Dennoch wird nicht so richtig klar, warum Demandt dieses Buch geschrieben hat. Das betont bescheidene Vorwort wartet mit keinerlei Neubewertungen, keinerlei neuen Quellenfunden, keinerlei Aktualitätsbezug auf – abgesehen von der Widmung an Helmut Schmidt, der bekanntlich ein großer Aurel-Fan war. Neues gäbe es eh kaum mehr zu entdecken, so der erstaunliche Befund des Autors. Ihm ginge es lediglich darum, das Bekannte säuberlich und auf dem letzten Stand aneinanderzureihen. Dabei werden auch sprachlich keine Girlanden gestrickt. Betont sachlich, oftmals geradezu stakkatoartig, werden die Fakten im Rhythmus „Ein Satz, eine Fußnote“ referiert. Mag der Rezensent der F.A.Z. hierin auch eine „unserer heutigen geschichtlichen Situation angemessene“ Ausdrucksweise erkennen, die „schlicht und schmucklos“ daherkommt – Lesefreude kommt so bei diesem doch eigentlich faszinierenden Stoff kaum auf.

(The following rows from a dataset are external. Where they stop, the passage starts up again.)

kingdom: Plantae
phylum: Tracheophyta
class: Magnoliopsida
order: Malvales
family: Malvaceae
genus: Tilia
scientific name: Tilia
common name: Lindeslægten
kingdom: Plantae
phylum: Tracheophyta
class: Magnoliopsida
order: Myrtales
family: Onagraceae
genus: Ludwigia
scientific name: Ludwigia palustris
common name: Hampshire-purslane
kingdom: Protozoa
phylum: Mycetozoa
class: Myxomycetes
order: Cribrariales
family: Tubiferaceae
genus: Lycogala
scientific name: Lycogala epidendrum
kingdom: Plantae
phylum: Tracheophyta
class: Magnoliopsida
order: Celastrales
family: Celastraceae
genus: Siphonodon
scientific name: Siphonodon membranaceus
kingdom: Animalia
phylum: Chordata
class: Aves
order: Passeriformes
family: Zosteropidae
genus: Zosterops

Marc Aurels Herrschaftszeit (161-180) bildet den Abschluss der Periode der „guten“ Kaiser; das Ende eines goldenen Zeitalters, wie Edward Gibbon (1737-1794) in Anlehnung an Cassius Dio befand. Nach Nerva, Trajan, Hadrian und Antoninus Pius kam es ausgerechnet dem philosophisch veranlagten Marc Aurel zu, das Reich gegen die einfallenden Germanen verteidigen zu müssen. Gewiss, und Demandt betont das zu Recht, jeder andere Kaiser hätte genauso gegen Markomannen und Parther kämpfen müssen. Doch dass es Marcus Aurelius Antoninus Augustus, so der volle Name, entgegen seiner Natur gelang, die Grenzen des Reiches zu stabilisieren, darin liegt seine eigentliche Leistung. So urteilte bereits der große Friedrich, selbst ein Philosoph auf dem Thron, der sich ganz in der Tradition des Princeps verortete.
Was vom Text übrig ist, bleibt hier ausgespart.